I wrote this and this seems to answer my question and replicate the death perfectly:

local Players = game:GetService("Players")

Players.PlayerAdded:Connect(function(player)
	player.CharacterAdded:Connect(function(character)
		local humanoid = character:WaitForChild("Humanoid")
		humanoid.Died:Connect(function()
			humanoid.Parent:BreakJoints()
		end)
		
		humanoid.Parent.AncestryChanged:Connect(function(_, parent)
			if parent == game.Workspace then
				humanoid:ChangeState(Enum.HumanoidStateType.Dead)
			end
		end)
	end)
end)

Well, if that is the case, then maybe the script that “kills” the player when they have 0 health runs after the script that changes humanoids health. It may be that the script didn’t notice that the health is 0 even after some time passes and it runs, because it only checks when the value changes.

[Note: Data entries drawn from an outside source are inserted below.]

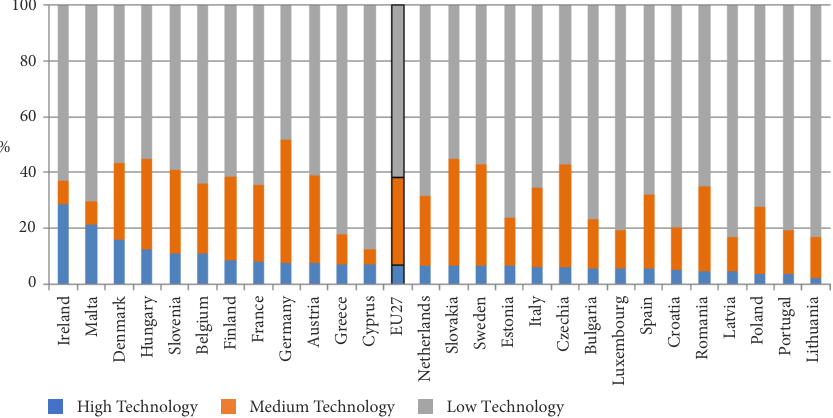
Figure 4. Share of employment based on technology sectors in total employment in manufacturing in EU in 2020 (source: author computation based on Eurostat,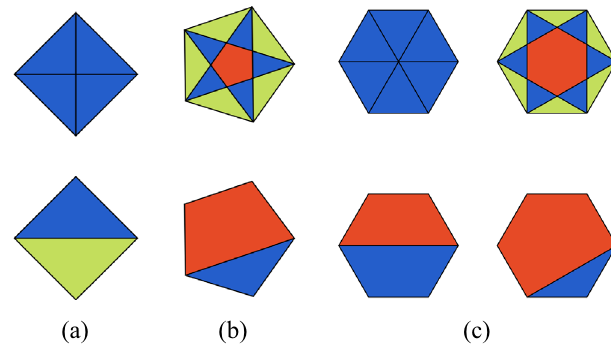
Figure 26. Cutting (a) square, (b) pentagon and (c) hexagon with diagonal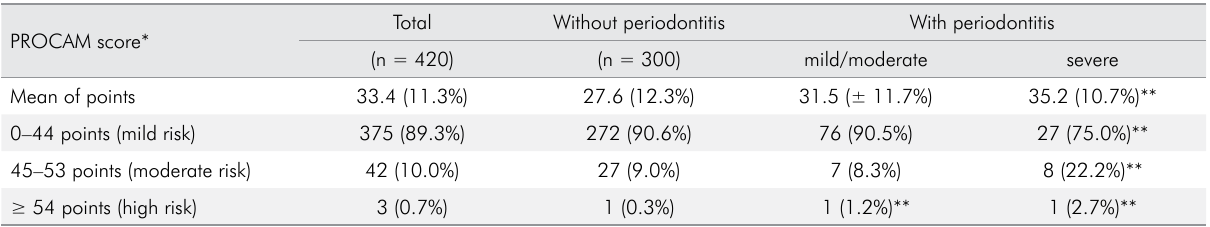
Table 5. Coronary risk profile, defined by PROCAM Score, according to the presence of periodontitis. Advento study. Sao Paulo,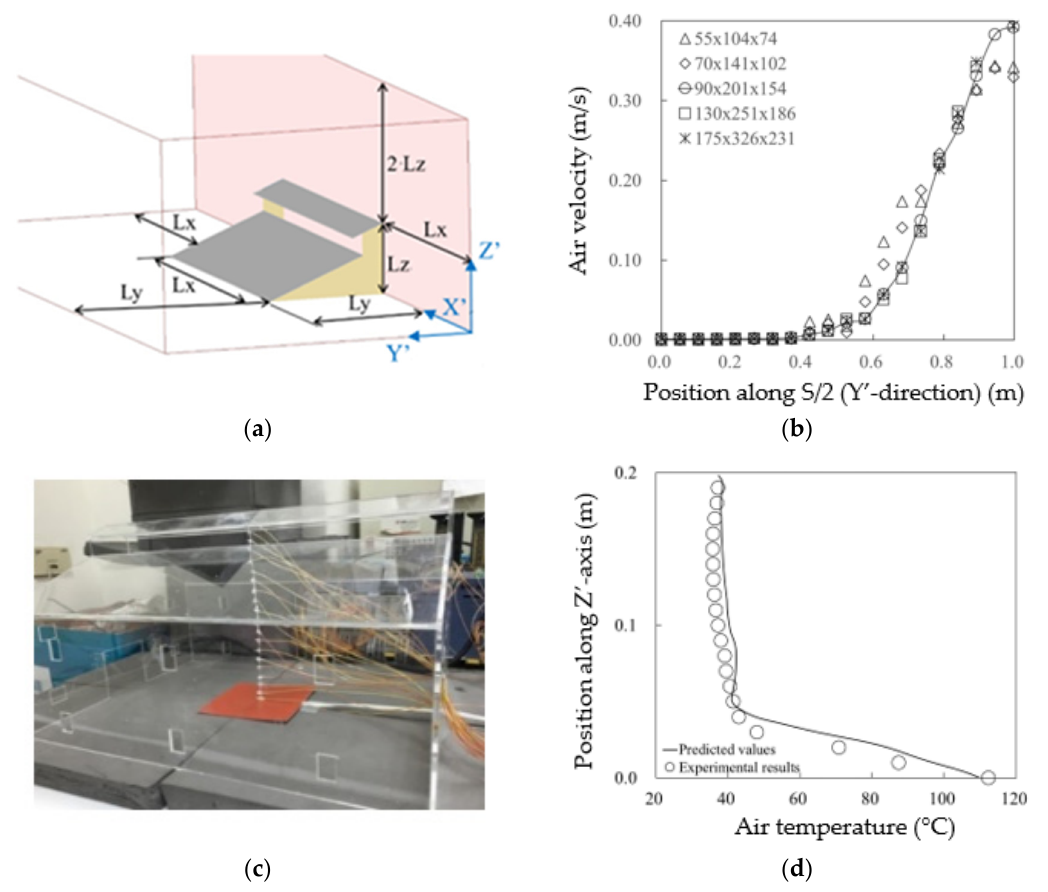
Figure 3. ( a ) The computational domain; ( b ) grid independency test results; ( c ) experimental model for numerical validation; ( d ) validation results.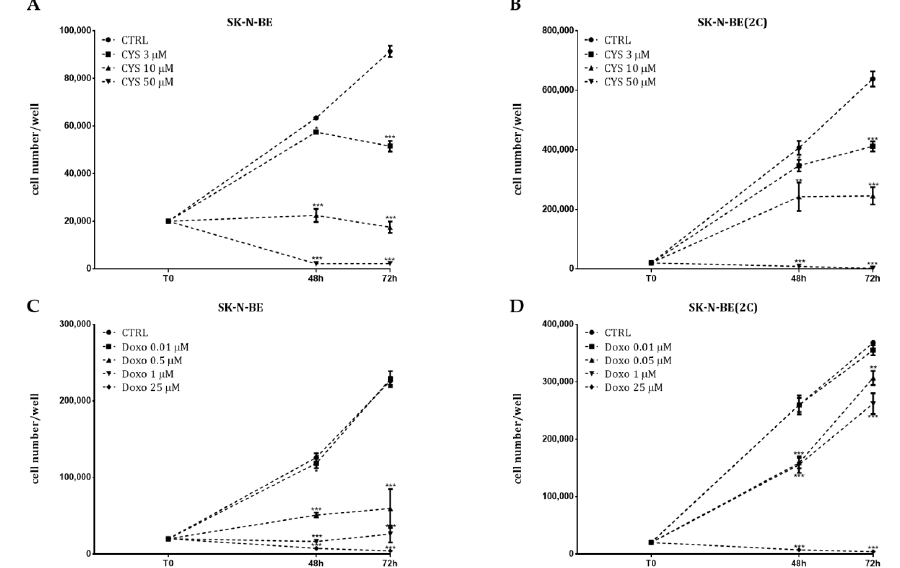
Figure 5. Analysis of cell proliferation by MTT assay after treatment with ( A , B ) cisplatin at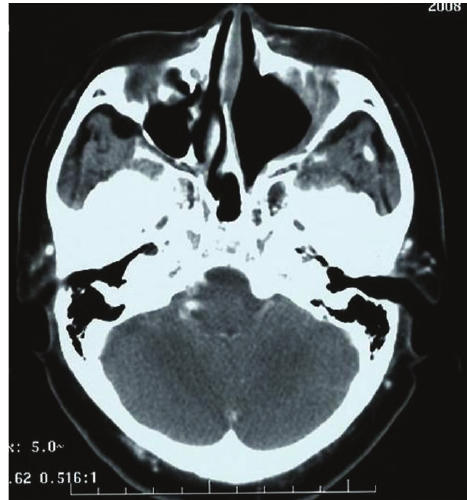
Figure 4: Soft tissue shadows remained. No cancer cells were observed in biopsy samples from three locations.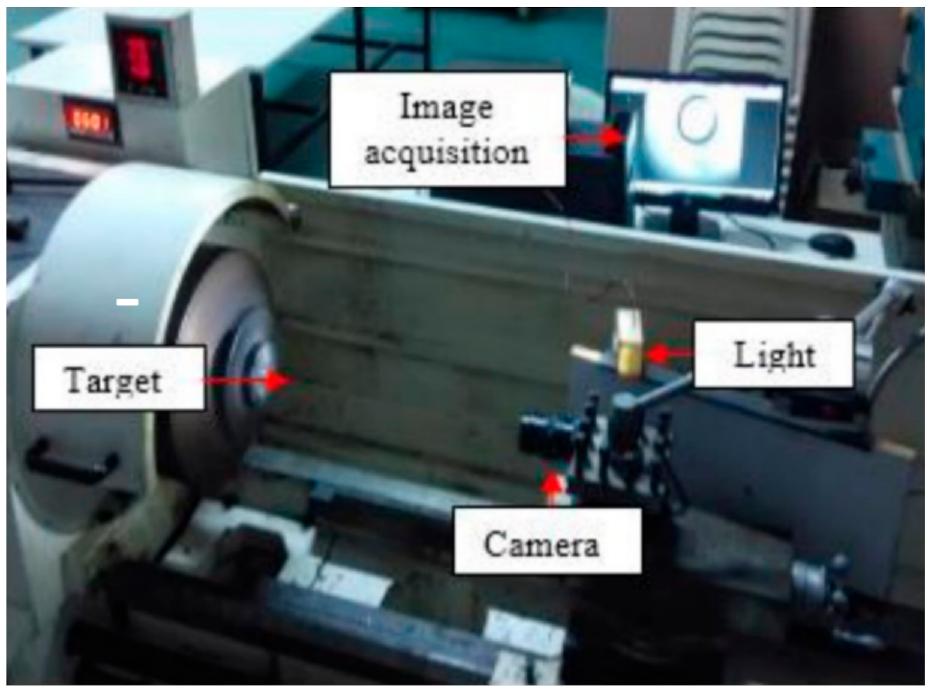
Figure 30. The experimental arrangement for spindle radial error measurement using the vision system in a lathe [32].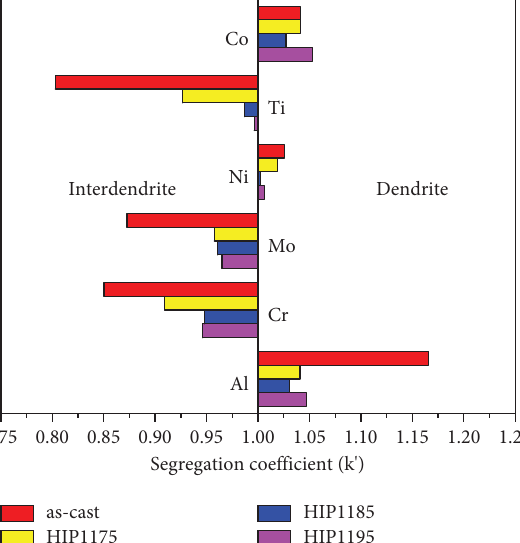
Figure 14: Microsegregation coefcient in the dendrite core and interdendritic region of as-cast and diferent HIP treatments of K417G alloys, k ′ .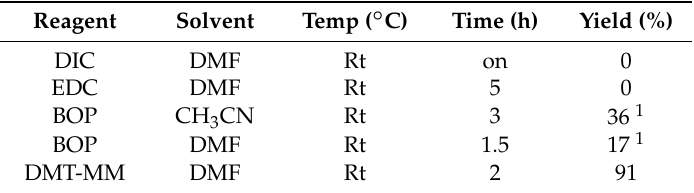
Table 1. Results of the coupling reaction of AMN-Str 3 and biotin.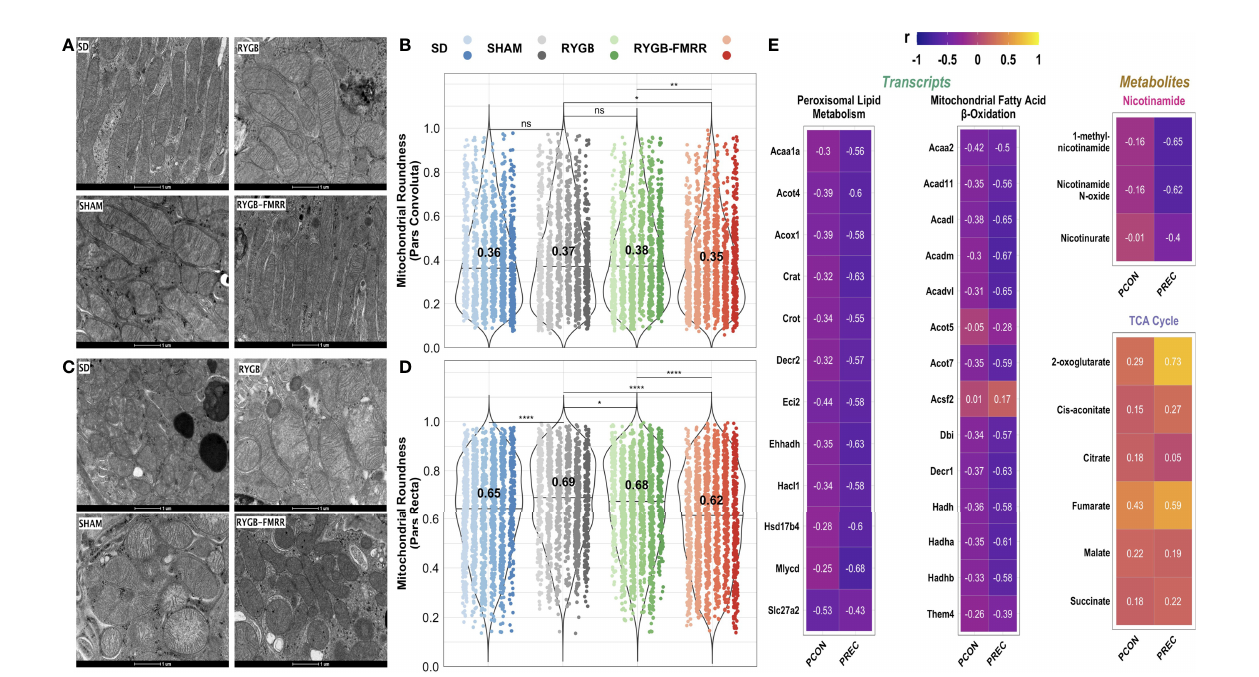
FIGURE 10 | Changes in proximal tubular mitochondrial roundness and their relationship to renal cortical FAO transcripts and urinary nicotinamide and TCA cycle metabolites. (A, C) Representative images (16500x, scale bar 1µm) of transmission electron microscopy images of mitochondria in the pars convoluta (A) and pars recta (C) regions of the proximal tubule from the four experimental groups. (B, D) Mitochondrial roundness in the pars convoluta (B) and pars recta (D) was quanti fi ed using transmission electron microscopy images from 6 animals per group. Mitochondria were quanti fi ed in 15 non-overlapping images captured from 3 distinct pars convoluta and pars recta regions (5 images/region) for each animal. Data are plotted as violin plots with individual mitochondrial measurements superimposed. Within each group, each animal is identi fi ed as its own column of dots with a unique colour shade. Median group values are identi fi ed by the horizontal black line in each violin and printed on each violin. Statistical signi fi cance of between-group differences derived from multiplicity-corrected Wilcoxon rank-sum tests is presented. Statistical signi fi cance is denoted as follows: ns = not signi fi cant; * = p <0.05; ** = p <0.01; *** = p <0.001; **** = p <0.0001. (E) Correlation plots highlighting Pearson correlation r values for mitochondrial roundness (pars convoluta and pars recta) correlations with renal cortical transcripts and urinary metabolites. Regularized log-transformed gene expression counts were used for gene-structure correlations. Transcripts plotted are those which resulted in enrichment of peroxisomal and mitochondrial lipid metabolism pathways in RYGB-FMRR rats (also highlighted in the circular network plot in Figure 2D ). PQN-normalized urinary 1 H-NMR peaks from samples obtained at 4 weeks after intervention were used for metabolite-structure correlations. Metabolites involved in nicotinamide metabolism (PPAR a biomarkers) and TCA cycle intermediates, many of which were differentially abundant between RYGB-FMRR and RYGB rats, are plotted. Individual cells in the correlation plots are scaled by colour indicating strength and directionality of the correlation. PCON, pars convoluta; PPAR a , peroxisome proliferator-activated receptor- alpha; PREC, pars recta; RYGB, Roux-en-Y gastric bypass; RYGB-FMRR, Roux-en-Y gastric bypass plus feno fi brate, metformin, ramipril, and rosuvastatin; SD, Sprague Dawley; SHAM, sham surgery (laparotomy); TCA, tricarboxylic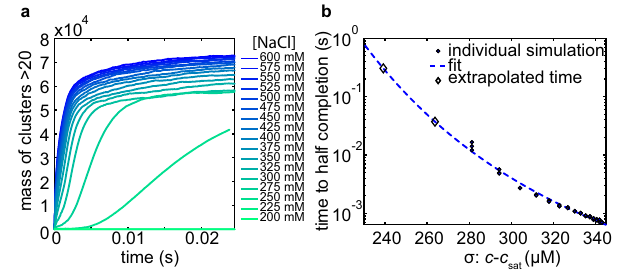
Fig. 8 Simulations of A1-LCD classical homogeneous nucleation rates. a Nucleation is represented as the mass of clusters in the simulation with greater than 20 monomers versus simulation time. Each trace is the average of three independent simulations. b The time at half completion in a is used as a proxy for nucleation time and is plotted versus the degree of supersaturation in the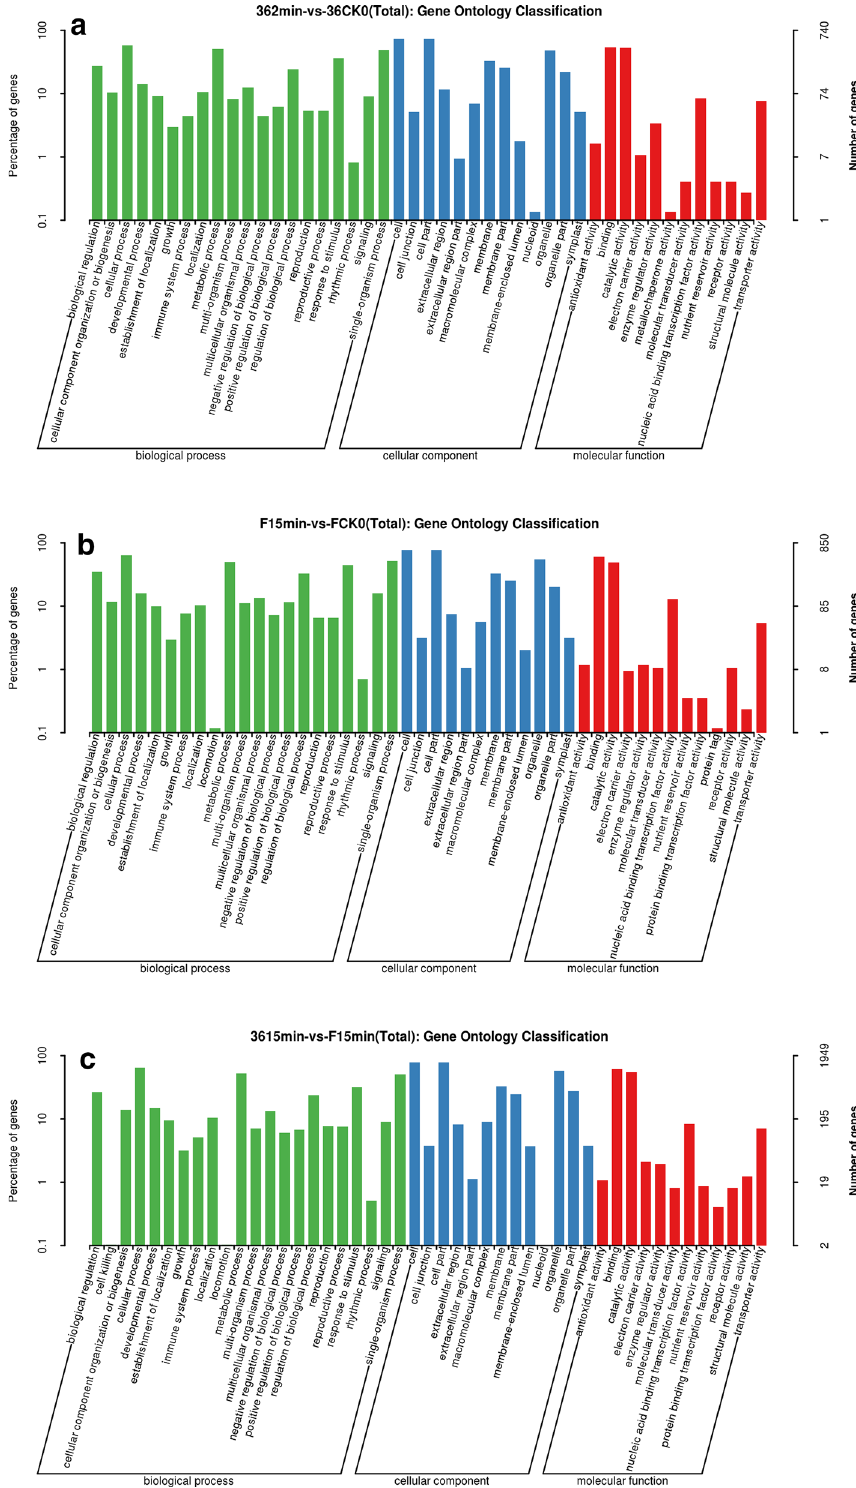
Figure 4. ( a ) GO functional enrichment of the ‘36’ 2 min vs ‘36’ CK0 groups. ( b ) GO functional enrichment of the ‘F’ 15 min vs ‘F’ CK0 groups. ( c ) GO functional enrichment of the ‘36’ 15 min vs ‘F’ 15 min groups. The figures was drawn with DEseq (v3.5.1). (http:// www. bioco nduct or. org/ packa ges/3. 8/ bioc/ html/ DESeq.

This, of course, has some assumptions, but we will never know if that’s true unless we will be able to look inside the roblox humanoid script.

I don’t think it has something to do with physics simulation, because you are able to write a script like that yourself.

Edit: I found out that if you set humanoid.Health to 0 without wait, and then wait and set humanoid.Health to 0 again, nothing happens, so if you set it without wait the first time, you won’t be able to kill the player in that script, even with wait.

I also found out that if you have

game.Players.PlayerAdded:Connect(function(player)
	player.CharacterAppearanceLoaded:Connect(function(character)
		local humanoid = character:WaitForChild("Humanoid")
		if humanoid then
			print("HUMANOID LOADED")
			humanoid.Health = 0
			wait(1)
			humanoid.Health = 0
			wait(1)
			humanoid.Health = 0
			wait(1)
			humanoid.Health = 0
		end
	end)
end)

in one script, and

game.Players.PlayerAdded:Connect(function(player)
	player.CharacterAppearanceLoaded:Connect(function(character)
		local humanoid = character:WaitForChild("Humanoid")
		if humanoid then
			print("HUMANOID LOADED")
			wait(10)
			humanoid.Health = 0
		end
	end)
end)

in another, then the player will sometimes randomly spawnkill, and at other times, it won’t, and will only die after 10 seconds.

Edit2: Turns out you don’t actually need the second script for that to happen, the first script is enough to make the player randomly die/not die.

Edit3: You can change the first script to

game.Players.PlayerAdded:Connect(function(player)
	player.CharacterAppearanceLoaded:Connect(function(character)
		local humanoid = character:WaitForChild("Humanoid")
		if humanoid then
			print("HUMANOID LOADED")
			humanoid.Health = 0
			while wait(1) do
				humanoid.Health = 0
			end
		end
	end)
end)

I would guess that happens because setting humanoid.Health to 0 before the script that checks if humanoid.Health is 0, runs, somehow causes an error in that checking script sometimes.

However, there was nothing in the output during the times when the player didn’t die.